Problem:
Whenever a line in this data holds the word "Epidemiologia", report that line in full.

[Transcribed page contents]
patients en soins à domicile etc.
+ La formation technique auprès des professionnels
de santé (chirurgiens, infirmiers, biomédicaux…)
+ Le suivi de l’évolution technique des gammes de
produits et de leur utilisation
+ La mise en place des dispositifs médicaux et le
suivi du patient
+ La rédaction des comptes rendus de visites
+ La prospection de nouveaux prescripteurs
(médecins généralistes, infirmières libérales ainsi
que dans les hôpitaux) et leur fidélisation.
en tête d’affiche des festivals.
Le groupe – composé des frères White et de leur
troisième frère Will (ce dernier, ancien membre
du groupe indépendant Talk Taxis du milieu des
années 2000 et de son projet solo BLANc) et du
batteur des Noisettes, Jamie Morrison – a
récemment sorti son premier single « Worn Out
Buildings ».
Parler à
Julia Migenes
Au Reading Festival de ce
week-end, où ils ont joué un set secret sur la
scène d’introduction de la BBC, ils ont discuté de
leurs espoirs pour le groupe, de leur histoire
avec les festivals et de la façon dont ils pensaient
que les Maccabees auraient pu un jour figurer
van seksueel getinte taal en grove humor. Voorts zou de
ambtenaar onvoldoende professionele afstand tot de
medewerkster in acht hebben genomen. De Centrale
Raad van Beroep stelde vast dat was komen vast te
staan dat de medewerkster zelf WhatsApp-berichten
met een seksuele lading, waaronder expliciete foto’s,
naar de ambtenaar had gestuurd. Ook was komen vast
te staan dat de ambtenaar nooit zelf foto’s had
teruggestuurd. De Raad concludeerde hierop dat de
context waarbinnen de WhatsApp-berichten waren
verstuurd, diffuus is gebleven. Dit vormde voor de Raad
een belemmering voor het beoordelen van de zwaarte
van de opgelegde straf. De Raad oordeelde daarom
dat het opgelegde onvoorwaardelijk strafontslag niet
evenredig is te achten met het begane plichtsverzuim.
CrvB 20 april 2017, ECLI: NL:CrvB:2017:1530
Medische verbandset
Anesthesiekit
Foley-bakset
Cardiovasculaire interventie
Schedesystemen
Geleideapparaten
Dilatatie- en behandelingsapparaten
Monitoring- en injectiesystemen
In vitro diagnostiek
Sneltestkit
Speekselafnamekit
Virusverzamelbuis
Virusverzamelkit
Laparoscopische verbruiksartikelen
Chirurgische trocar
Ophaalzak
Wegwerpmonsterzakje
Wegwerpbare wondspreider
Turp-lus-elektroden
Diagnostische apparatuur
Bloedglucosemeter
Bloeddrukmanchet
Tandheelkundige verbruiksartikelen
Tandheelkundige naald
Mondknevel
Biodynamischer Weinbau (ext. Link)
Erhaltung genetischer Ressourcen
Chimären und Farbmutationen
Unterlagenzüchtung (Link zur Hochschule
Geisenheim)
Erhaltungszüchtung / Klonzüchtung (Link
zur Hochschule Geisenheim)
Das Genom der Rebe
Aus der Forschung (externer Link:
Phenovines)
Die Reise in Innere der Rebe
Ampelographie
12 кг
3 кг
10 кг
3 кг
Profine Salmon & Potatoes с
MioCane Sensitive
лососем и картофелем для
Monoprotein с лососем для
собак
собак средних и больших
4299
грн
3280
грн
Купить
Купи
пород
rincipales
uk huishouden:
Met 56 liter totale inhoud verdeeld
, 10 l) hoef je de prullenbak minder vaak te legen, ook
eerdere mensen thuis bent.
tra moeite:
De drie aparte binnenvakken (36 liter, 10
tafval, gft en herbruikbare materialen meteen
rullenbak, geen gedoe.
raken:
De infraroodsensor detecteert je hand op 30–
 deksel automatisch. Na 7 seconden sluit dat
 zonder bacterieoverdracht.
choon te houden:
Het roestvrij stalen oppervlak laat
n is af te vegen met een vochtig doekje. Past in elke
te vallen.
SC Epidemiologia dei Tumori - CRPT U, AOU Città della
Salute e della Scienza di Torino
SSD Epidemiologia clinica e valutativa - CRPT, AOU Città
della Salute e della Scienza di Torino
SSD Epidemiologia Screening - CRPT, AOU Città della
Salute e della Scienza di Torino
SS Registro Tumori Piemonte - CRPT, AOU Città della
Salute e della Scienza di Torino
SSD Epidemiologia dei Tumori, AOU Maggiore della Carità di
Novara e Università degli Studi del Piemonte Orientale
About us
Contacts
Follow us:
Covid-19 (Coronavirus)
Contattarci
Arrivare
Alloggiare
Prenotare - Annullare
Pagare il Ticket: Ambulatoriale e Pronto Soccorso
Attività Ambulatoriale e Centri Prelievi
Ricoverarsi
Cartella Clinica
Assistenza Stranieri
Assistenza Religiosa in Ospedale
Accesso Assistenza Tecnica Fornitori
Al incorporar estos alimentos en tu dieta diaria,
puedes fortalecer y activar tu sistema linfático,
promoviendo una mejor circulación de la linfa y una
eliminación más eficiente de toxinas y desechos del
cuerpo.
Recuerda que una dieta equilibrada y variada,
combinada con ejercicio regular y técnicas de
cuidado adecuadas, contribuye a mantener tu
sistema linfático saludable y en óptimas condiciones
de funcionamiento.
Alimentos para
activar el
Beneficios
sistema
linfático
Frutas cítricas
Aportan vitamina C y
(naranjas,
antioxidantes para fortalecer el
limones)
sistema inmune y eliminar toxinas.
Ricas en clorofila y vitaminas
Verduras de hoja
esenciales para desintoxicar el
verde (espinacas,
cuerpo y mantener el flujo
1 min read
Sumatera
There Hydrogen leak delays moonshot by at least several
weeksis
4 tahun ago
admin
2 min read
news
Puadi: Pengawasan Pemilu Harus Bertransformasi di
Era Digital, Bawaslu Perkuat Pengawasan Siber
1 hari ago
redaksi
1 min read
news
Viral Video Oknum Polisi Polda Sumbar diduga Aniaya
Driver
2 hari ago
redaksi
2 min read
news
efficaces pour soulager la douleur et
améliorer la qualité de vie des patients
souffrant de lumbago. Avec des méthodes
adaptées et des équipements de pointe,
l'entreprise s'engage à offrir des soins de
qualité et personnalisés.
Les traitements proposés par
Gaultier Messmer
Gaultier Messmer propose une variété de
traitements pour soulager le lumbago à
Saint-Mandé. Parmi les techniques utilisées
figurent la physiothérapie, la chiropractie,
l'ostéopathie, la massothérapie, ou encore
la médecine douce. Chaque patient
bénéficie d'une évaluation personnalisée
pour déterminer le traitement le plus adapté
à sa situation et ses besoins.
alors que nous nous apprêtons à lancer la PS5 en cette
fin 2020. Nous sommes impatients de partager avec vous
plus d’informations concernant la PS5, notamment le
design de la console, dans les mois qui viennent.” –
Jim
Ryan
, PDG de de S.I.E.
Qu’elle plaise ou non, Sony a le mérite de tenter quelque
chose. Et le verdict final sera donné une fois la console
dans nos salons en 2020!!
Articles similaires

Solution to the exercise:
SC Epidemiologia dei Tumori - CRPT U, AOU Città della
SSD Epidemiologia clinica e valutativa - CRPT, AOU Città
SSD Epidemiologia Screening - CRPT, AOU Città della
SSD Epidemiologia dei Tumori, AOU Maggiore della Carità di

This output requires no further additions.